Hoja de ruta

Ignacio Martínez

Guerra al ruido

Aveces hay noticias que nos proporcionan una felicidad inesperada. La Junta va a aprobar antes de final de año un reglamento sobre ruidos que pretende proteger a los vecinos a los que no ampare su ayuntamiento contra la contaminación acústica. Si hay una materia medioambiental en la que los gobiernos locales son poco diligentes es la lucha contra el exceso de ruido. La limpieza, la recogida de basuras y la depuración de aguas son las niñas bonitas de estos departamentos, mientras que la contaminación atmosférica y la acústica son las cenicientas. Quizá, porque ni se ven y ni se huelen.

Así, en Málaga puede haber una cementera junto a las viviendas de decenas de miles de habitantes, con una chimenea gigante capaz de mandar sus emisiones hasta Marruecos si la dirección y la fuerza del viento ayudan. Así, en Sevilla puede haber discotecas en la calle Betis capaces de acompañar con sus ritmos a miles de insomnes vecinos. Y así, sucesivamente, pueden ustedes completar esta lista con sus casos particulares.
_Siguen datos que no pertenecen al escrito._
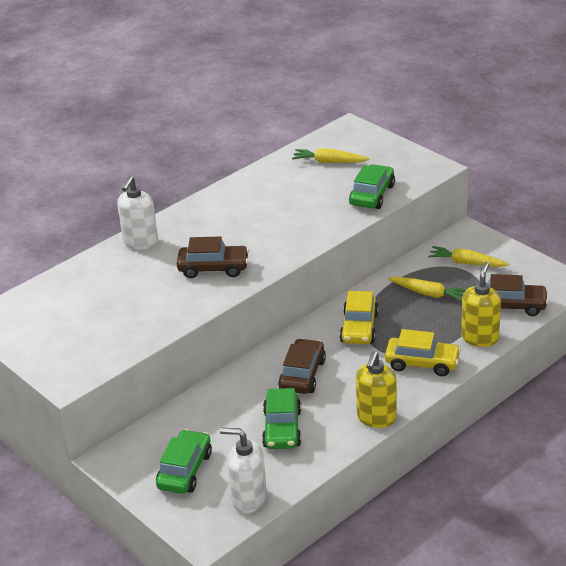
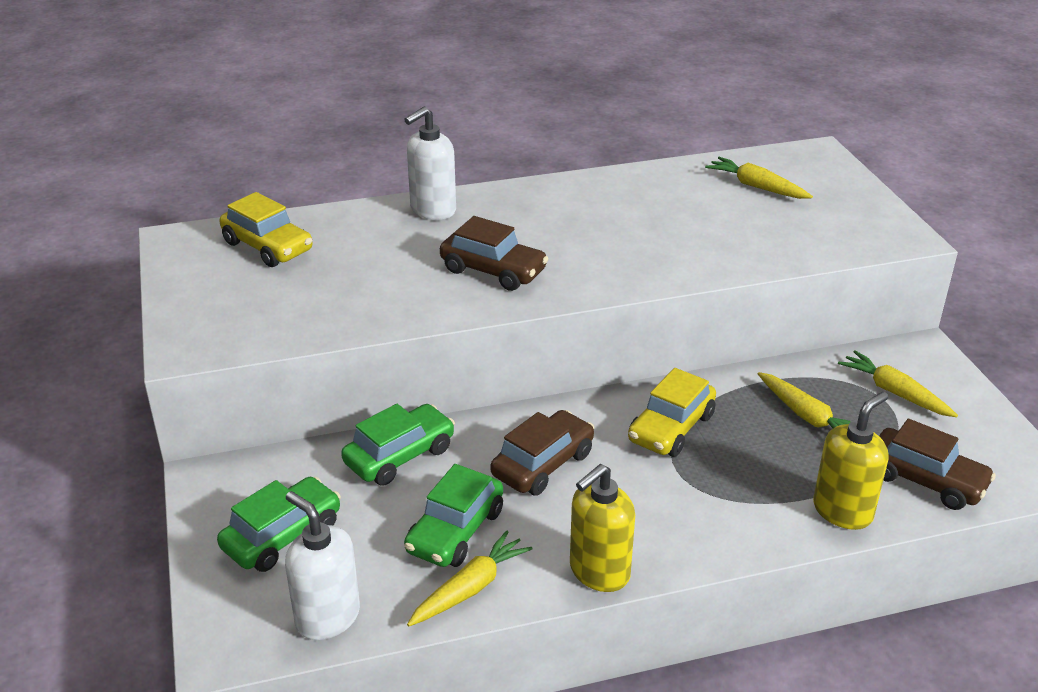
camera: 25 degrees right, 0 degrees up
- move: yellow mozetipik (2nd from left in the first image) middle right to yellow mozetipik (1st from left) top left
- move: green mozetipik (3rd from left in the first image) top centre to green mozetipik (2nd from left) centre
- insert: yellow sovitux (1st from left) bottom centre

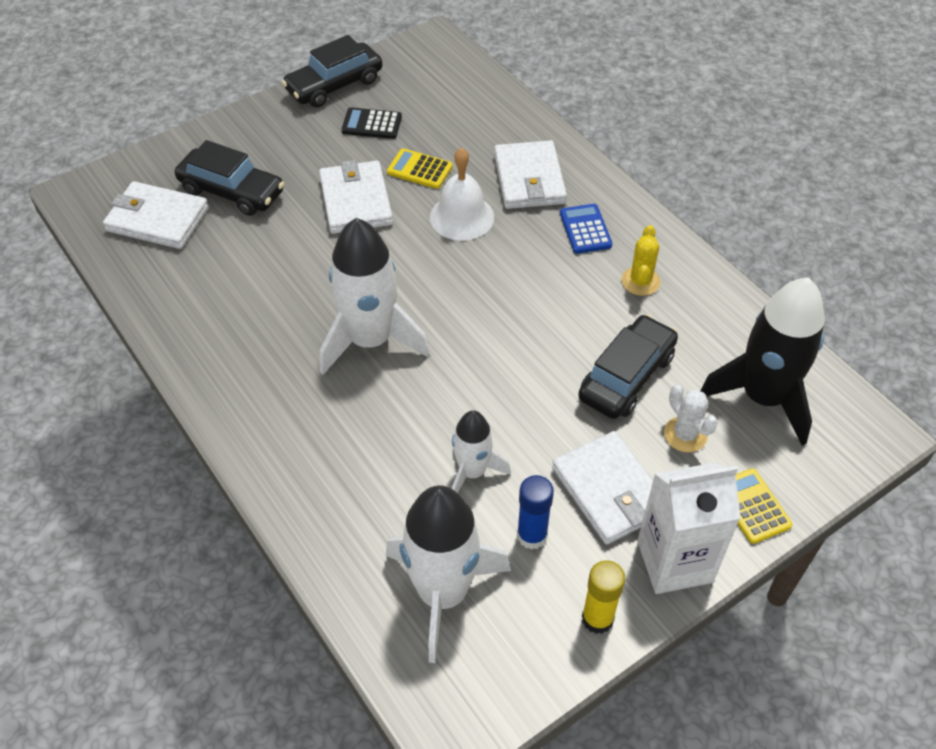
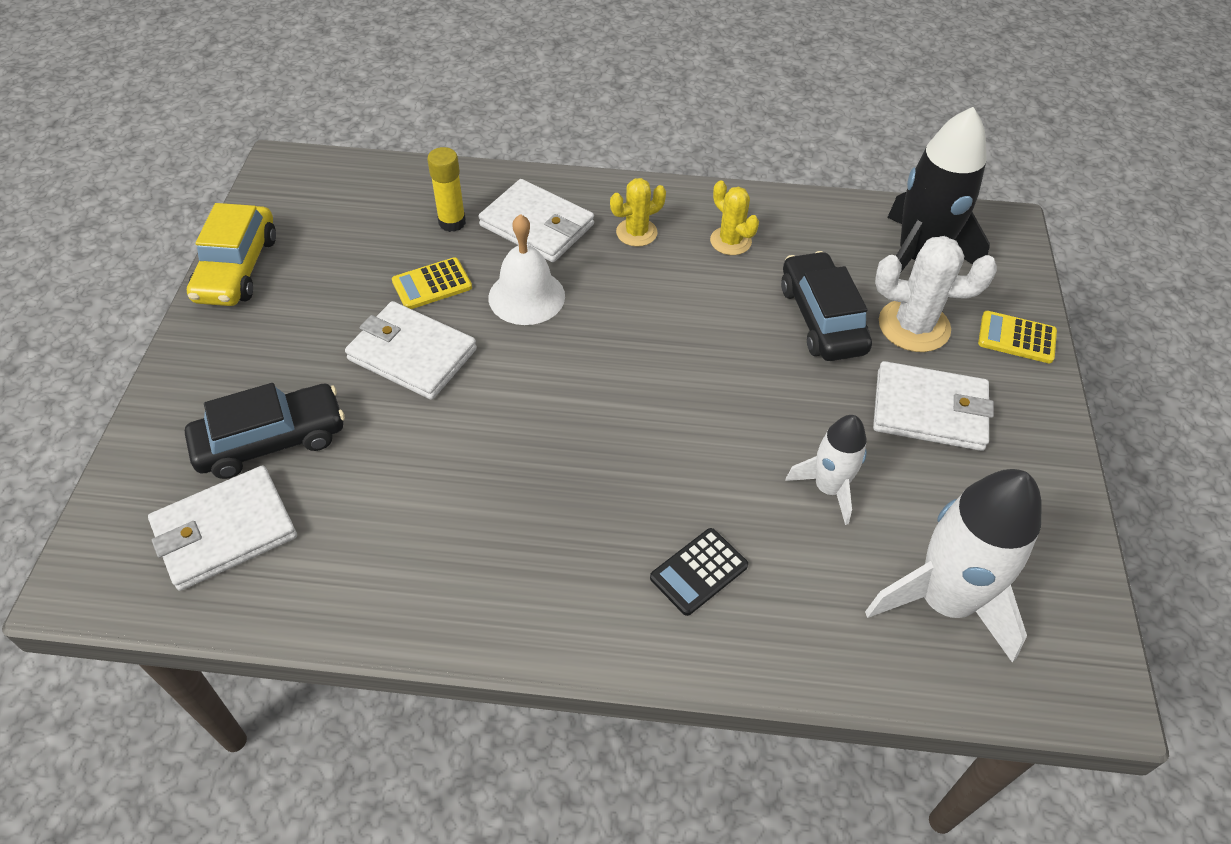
camera: 50 degrees left, 0 degrees up
- recolor: black mozetipik (2nd from left) top centre to yellow mozetipik top left
- move: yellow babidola bottom centre to top centre
- replace: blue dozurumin top centre to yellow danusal (1st from left) top centre
- move: black dozurumin top centre to bottom centre
- resize: white danusal middle right = middle right x1.61
- delete: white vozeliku (1st from left) centre
- delete: blue babidola bottom centre
- delete: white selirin bottom right

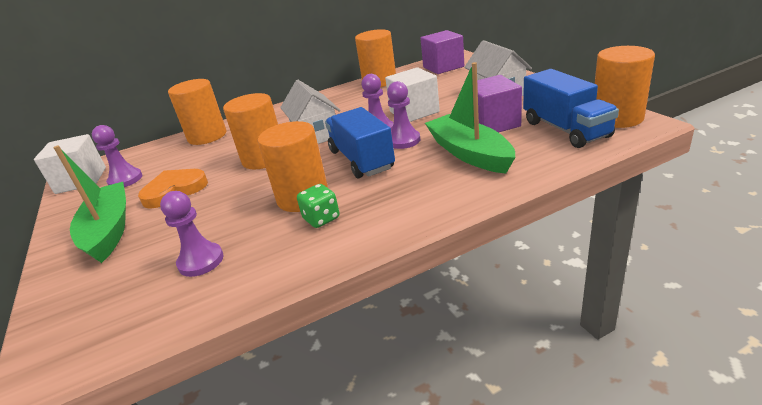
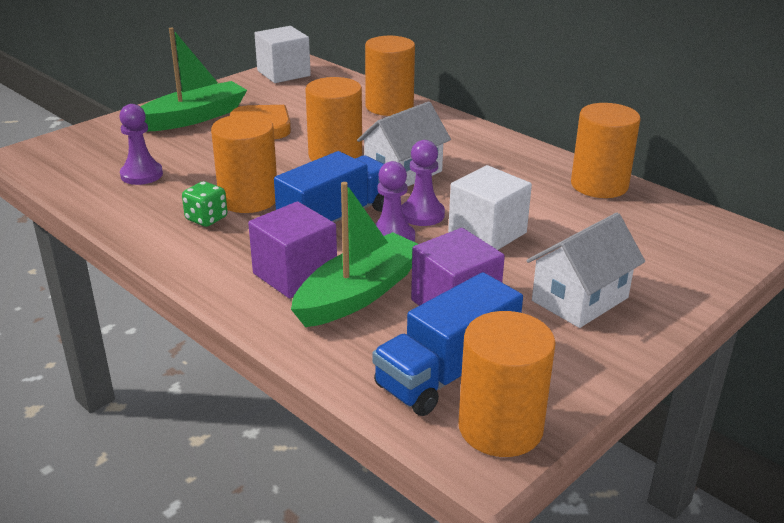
camera: 65 degrees right, 0 degrees up
- move: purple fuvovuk (1st from left) top centre to centre
- delete: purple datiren (1st from left) middle left

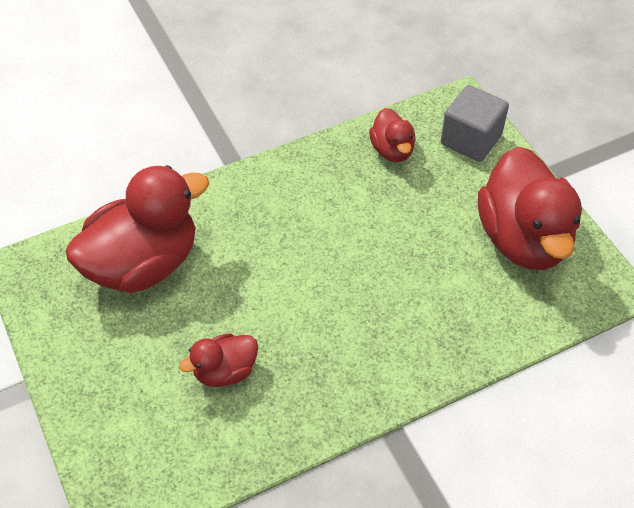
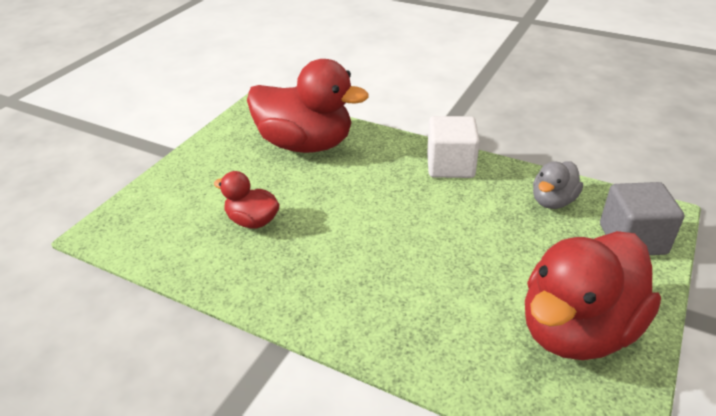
camera: 55 degrees right, 15 degrees down
- insert: white fuvovuk centre
- recolor: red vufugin (3rd from left) top centre to grey vufugin middle right

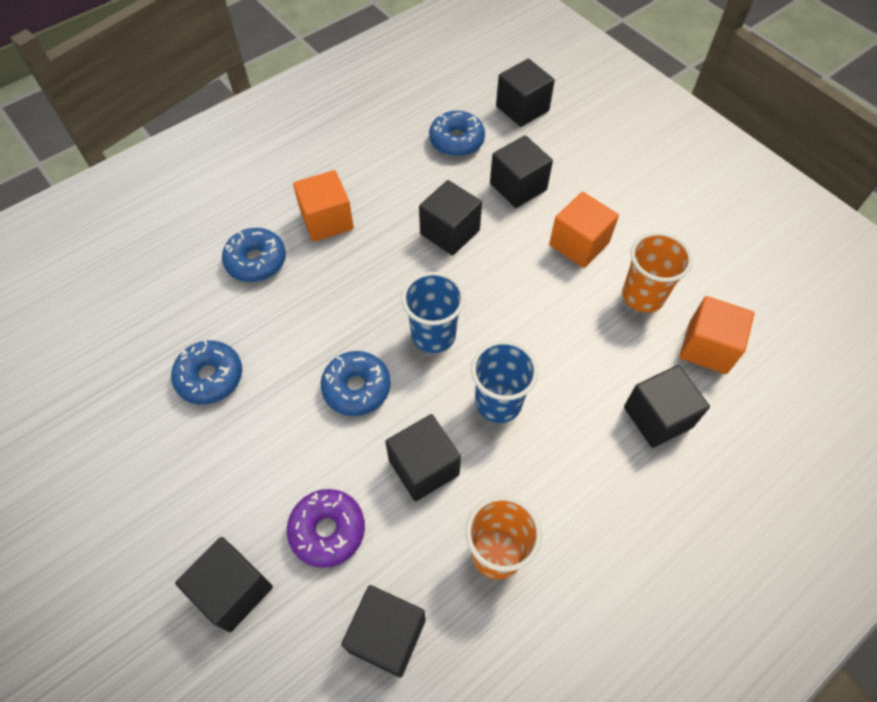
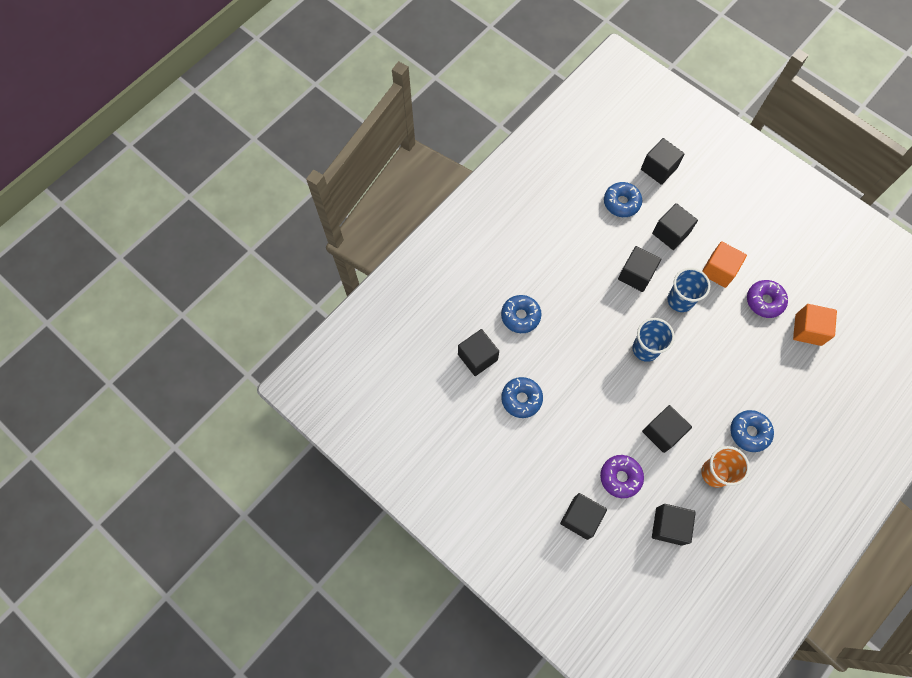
camera: 10 degrees left, 10 degrees up
- move: black fuvovuk (7th from left in the first image) middle right to black fuvovuk (1st from left) centre
- move: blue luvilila (2nd from left) centre to middle right
- move: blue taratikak (3rd from left in the first image) centre to blue taratikak (4th from left) middle right
- replace: orange luvilila (2nd from left) middle right to purple taratikak (2nd from left) middle right
- delete: orange fuvovuk (1st from left) top centre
Con el ruido pasa como con otras competencias locales, que amparados en la llamada autonomía municipal los ayuntamientos hacen oídos sordos a las protestas vecinales. Hace unos años el Ayuntamiento de Málaga cambió su normativa de ruidos, pero el nuevo reglamento no bajó los niveles máximos permitidos de contaminación acústica. La gran novedad fue cambiar el botellón de sitio. España pasa por ser el segundo país más ruidoso del mundo, detrás de Japón. Parece que el ruido no nos molesta, nos hace compañía. Al menos es lo que cabe desprender de la escasa diligencia municipal contra industrias y actividades molestas. Y la afición de los jóvenes a las grandes concentraciones festivas en zonas residenciales no promete un futuro más halagüeño.

Sobre el principio de que los ayuntamientos tienen sus competencias y nadie puede toserles, la Familia GIL construyó un imperio en Marbella. La cosa se agravó a raíz del Tratado de Maastricht, y de los retoques realizados para conseguir el sí de los daneses en 1993; se puso de moda en la Unión Europea la subsidiariedad. Ese palabro significa que un asunto debe ser resuelto por la autoridad más próxima al ciudadano afectado. Si esa autoridad demuestra capacidad y eficiencia, claro. El urbanismo salvaje de los locos años 2000 demostró que, a veces, la subsidiariedad se volvía contra los ciudadanos. Con la nueva normativa sobre ruidos, la Junta protegerá a los vecinos de una eventual negligencia municipal. Habrá a quien reclamar.

Sería bueno que además de motos, discotecas, vehículos de emergencia, obras, etcétera, se establezca una normativa para actividades domésticas. A ver si ganamos algún puesto en la clasificación mundial.